Brano:
Il cittadino non doveva neanche sapere quali erano i dibattiti e i motivi di scontro all'interno del Parlamento, così come il contenuto delle critiche con cui la Corte dei Conti incalzava l'Amministrazione dello Stato.
Questa trasformazione dei meccanismi della conoscenza diventa ancor più mortale per la politica se analizziamo la natura dei temi che la collettività mondiale deve affrontare.
Oggi la dimensione dei problemi, quelli centrali della nostra epoca, della pace, della sicurezza, dell'ecologia e dell'economia, non possono più ancorarsi solo ed esclusivamente alla conoscenza individuale.
Ci si può mobilitare contro il cancro o per la sofferenza di una bambina perché tutti abbiamo avuto una conoscenza personale di questi drammi. Basta che un giornale si limiti ad evocarli, ad avanzare una proposta di coinvolgimento collettivo, che immediatamente scatta la molla della solidarietà fondata sulla conoscenza.
La consapevolezza invece del rischio delle centrali nucleari non può venire da una conoscenza individuale. E' necessaria l'informazione, il dibattito, il contraddittorio e il confronto delle posizioni.
O Cernobil.
Allora si raccolgono un milione di firme per i referendum. Salvo scontrarsi, fra un anno o più (se non saranno stati fatti fuori da qualche accordo dell'"arco costituzionale"), quando Cernobil sarà stata fatta dimenticare, con i soliti problemi della manipolazione della verità.
Ma per la questione della guerra, cosa dobbiamo aspettare per superare la disinformazione, la guerra stessa ?
E lo sterminio per fame di milioni di persone nel terzo mondo potrà essere affrontato seriamente solo quando sarà accaduto l'irreparabile?
Ecco perché abbiamo iscritto nell'agenda del nostro congresso la proposta di cessazione delle attività.
Ecco perché, mettendo in discussione la stessa possibilità di essere parte politica, vogliamo tentare di avvertire gli altri sul rischio di essere cessati per assenza di politica, per assenza delle regole su cui la politica, non più astratta categoria, si produce e vive.
Ecco perché crediamo che il problema non riguardi solo i radicali.
Gli stessi partiti della partitocrazia sono stati stritolati da un meccanismo che avevano attivato invece a loro tutela.
Alcuni se ne rendono persino conto. Capiscono i partiti di governo che hanno concepito un meccanismo così rigido di controllo del consenso da essere loro stessi congelati nelle rispettive posizioni e non poter così letteralmente governare, far fronte a problemi, come quello del deficit pubblico e della disoccupazione, che non possono essere ignorati neanche da un partito che abbia la maggioranza assoluta. Il loro obbligato immobilismo trasferisce invece potere a quei gruppi sociali e a quelle corporazioni non legate da simili vincoli.
Il Partito comunista, dal canto suo, sfumata l'ipotesi del compromesso storico, non può, neanche se lo volesse, cercare in quella società civile, a lungo corteggiata, la forza per imporre cambiamenti. Semplicemente perché la società civile non esiste più nella sua contrapposizione con la classe partitica. Essa oggi non è più portatrice di valori e di spinte politiche antitetiche a quelle della partitocrazia. Non solo è disinteressata nei confronti della classe politica perché quest'ultima non fornisce alternative progettuali sulle quali confrontarsi. Essa stessa è priva di riferimenti culturali e politici perché espropriata dei meccanismi della conoscenza.

Voci di dati salvate
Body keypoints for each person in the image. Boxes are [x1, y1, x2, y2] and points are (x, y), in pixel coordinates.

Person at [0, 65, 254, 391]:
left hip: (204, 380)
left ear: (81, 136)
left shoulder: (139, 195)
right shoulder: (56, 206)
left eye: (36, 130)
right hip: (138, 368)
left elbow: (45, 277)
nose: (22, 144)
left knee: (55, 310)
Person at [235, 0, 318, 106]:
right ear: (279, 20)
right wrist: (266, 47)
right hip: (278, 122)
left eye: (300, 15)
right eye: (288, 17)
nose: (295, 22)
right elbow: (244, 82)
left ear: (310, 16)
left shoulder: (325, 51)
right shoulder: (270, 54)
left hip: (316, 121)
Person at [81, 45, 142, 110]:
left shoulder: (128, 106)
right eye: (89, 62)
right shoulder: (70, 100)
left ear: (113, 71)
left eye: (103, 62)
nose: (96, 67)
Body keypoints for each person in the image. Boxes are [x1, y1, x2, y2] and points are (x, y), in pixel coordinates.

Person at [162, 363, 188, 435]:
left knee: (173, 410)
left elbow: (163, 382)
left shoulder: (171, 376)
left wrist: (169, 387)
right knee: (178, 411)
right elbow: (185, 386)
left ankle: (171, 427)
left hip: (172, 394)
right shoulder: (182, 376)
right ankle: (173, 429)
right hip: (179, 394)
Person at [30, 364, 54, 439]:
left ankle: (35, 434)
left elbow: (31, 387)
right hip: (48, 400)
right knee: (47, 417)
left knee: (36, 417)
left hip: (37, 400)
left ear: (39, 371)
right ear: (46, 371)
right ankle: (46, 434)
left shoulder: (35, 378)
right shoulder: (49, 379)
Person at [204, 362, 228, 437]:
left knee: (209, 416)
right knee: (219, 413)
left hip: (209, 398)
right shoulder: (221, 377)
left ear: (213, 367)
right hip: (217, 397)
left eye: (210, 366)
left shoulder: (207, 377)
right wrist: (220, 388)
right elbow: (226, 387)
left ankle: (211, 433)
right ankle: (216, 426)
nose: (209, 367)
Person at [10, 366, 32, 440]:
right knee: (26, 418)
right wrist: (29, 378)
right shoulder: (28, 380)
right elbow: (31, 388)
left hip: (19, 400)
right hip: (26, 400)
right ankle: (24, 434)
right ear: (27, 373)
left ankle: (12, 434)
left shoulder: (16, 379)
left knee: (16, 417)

...

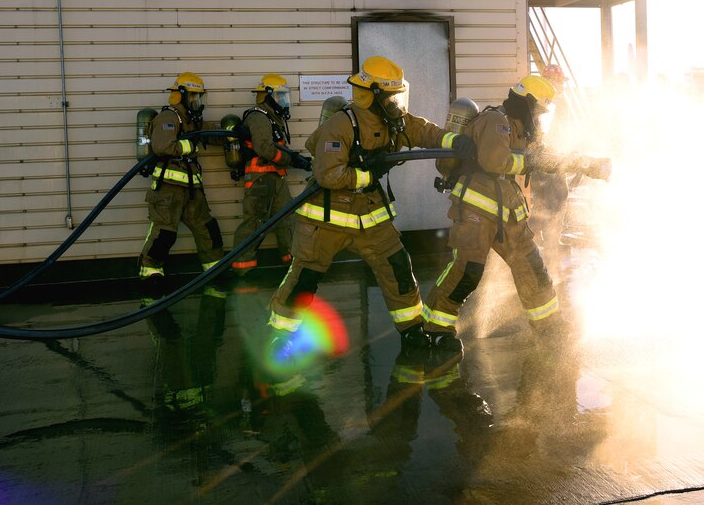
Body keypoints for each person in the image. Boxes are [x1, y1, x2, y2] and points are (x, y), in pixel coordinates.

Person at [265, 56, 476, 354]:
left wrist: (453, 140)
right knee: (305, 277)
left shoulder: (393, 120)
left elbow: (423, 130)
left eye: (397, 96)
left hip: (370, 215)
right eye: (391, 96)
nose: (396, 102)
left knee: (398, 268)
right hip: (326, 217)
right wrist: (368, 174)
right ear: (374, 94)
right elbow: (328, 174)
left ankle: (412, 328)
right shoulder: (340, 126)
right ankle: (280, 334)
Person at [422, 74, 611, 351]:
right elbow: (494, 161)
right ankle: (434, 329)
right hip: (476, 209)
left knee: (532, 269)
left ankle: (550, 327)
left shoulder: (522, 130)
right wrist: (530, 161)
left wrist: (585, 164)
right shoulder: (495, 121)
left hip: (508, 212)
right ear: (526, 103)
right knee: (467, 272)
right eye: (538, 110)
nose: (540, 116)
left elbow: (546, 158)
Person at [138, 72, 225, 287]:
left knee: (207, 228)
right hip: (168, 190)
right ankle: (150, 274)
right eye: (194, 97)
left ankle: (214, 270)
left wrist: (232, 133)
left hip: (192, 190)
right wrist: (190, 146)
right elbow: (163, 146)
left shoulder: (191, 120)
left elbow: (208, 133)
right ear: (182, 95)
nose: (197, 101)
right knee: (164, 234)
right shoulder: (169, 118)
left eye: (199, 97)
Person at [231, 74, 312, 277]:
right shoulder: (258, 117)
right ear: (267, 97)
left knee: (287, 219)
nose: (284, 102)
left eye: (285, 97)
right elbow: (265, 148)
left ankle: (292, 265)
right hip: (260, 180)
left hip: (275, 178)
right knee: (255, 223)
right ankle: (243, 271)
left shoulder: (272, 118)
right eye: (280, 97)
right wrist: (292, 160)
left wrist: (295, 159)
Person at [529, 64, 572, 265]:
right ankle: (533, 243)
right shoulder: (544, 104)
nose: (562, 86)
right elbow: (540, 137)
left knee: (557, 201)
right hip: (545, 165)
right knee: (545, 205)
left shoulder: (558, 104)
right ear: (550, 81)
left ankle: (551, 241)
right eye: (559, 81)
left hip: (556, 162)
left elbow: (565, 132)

==

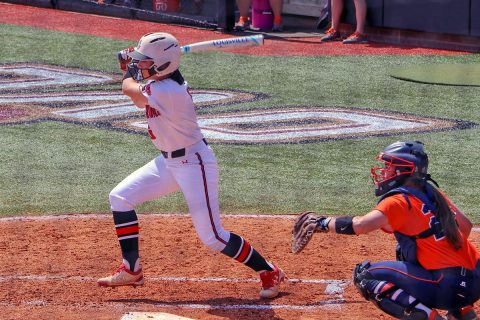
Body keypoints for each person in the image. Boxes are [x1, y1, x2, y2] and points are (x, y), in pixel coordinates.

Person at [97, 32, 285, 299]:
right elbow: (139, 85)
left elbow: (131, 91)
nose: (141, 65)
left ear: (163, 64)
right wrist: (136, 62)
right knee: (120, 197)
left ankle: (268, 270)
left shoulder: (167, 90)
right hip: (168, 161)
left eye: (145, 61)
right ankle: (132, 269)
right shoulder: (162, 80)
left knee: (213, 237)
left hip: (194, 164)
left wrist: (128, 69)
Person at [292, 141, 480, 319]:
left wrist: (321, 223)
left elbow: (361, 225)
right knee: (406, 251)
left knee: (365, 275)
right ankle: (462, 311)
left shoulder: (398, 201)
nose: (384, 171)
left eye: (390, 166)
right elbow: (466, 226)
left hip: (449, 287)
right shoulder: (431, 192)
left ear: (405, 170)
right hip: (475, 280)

Consegna:
Spiega in due o tre frasi per quale motivo, secondo il brano, il Partito comunista non può cercare nella società civile la forza per imporre cambiamenti.

Risposta scritta:
La società civile non esiste più in contrapposizione alla classe partitica e non porta più valori e spinte politiche antitetiche a quelle della partitocrazia. Inoltre è essa stessa priva di riferimenti culturali e politici, perché è stata espropriata dei meccanismi della conoscenza.